● **Directions**: When you reach the line containing "were celebrating. They", begin reproducing the material exactly, stop after the line containing "No Bull Prize, Red & Yellow", and leave out any pictures along the way.

● **Records for processing**:
————
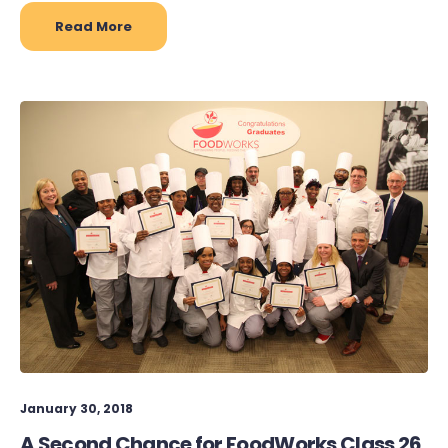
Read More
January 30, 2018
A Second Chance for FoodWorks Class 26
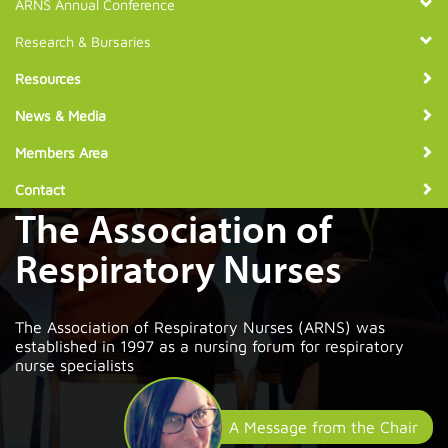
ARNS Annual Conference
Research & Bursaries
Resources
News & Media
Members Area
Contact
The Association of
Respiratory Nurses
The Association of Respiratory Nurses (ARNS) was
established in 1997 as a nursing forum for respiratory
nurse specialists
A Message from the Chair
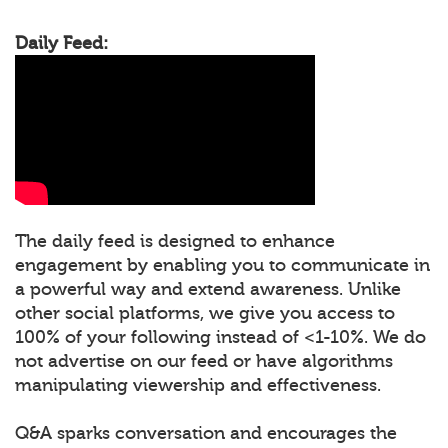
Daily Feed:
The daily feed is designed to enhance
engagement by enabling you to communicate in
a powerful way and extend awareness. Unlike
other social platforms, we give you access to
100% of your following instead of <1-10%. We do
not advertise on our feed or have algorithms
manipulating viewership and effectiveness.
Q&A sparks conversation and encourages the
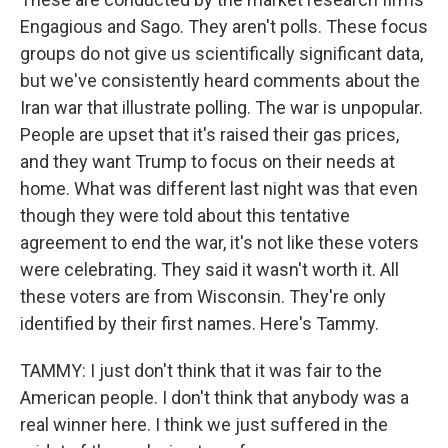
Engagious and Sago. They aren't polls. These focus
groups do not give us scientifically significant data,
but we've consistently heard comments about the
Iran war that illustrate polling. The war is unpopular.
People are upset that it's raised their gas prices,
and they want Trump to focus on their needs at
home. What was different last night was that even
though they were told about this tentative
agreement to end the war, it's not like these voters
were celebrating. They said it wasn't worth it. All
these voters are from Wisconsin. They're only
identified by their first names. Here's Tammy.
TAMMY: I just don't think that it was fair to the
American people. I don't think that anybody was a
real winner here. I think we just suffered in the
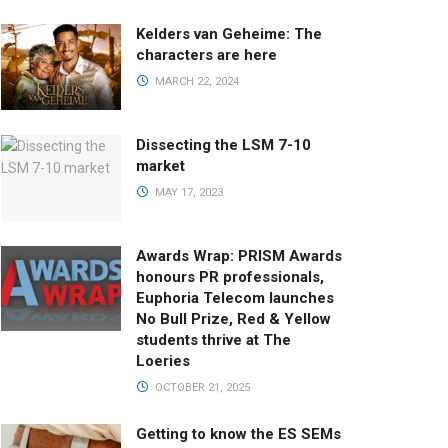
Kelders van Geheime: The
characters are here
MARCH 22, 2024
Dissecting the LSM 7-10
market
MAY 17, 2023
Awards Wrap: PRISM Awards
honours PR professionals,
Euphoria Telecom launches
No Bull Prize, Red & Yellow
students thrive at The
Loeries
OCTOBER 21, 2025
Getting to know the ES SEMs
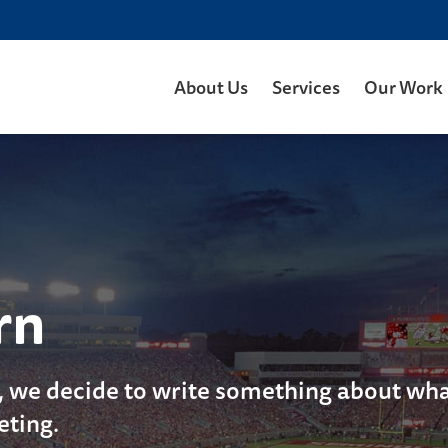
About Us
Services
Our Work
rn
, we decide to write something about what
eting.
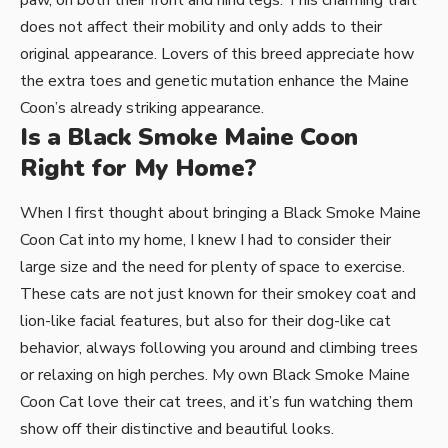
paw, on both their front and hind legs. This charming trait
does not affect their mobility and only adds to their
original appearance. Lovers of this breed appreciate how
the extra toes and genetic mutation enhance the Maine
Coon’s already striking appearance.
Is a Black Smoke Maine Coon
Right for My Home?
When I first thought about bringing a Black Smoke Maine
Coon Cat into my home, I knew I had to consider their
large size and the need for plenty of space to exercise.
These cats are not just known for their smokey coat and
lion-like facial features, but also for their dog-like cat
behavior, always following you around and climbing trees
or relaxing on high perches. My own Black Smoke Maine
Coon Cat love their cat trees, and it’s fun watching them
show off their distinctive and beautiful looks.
————
● **Reply**:
were celebrating. They said it wasn't worth it. All
these voters are from Wisconsin. They're only
identified by their first names. Here's Tammy.
TAMMY: I just don't think that it was fair to the
American people. I don't think that anybody was a
real winner here. I think we just suffered in the
Kelders van Geheime: The
characters are here
MARCH 22, 2024
Dissecting the LSM 7-10
market
MAY 17, 2023
Awards Wrap: PRISM Awards
honours PR professionals,
Euphoria Telecom launches
No Bull Prize, Red & Yellow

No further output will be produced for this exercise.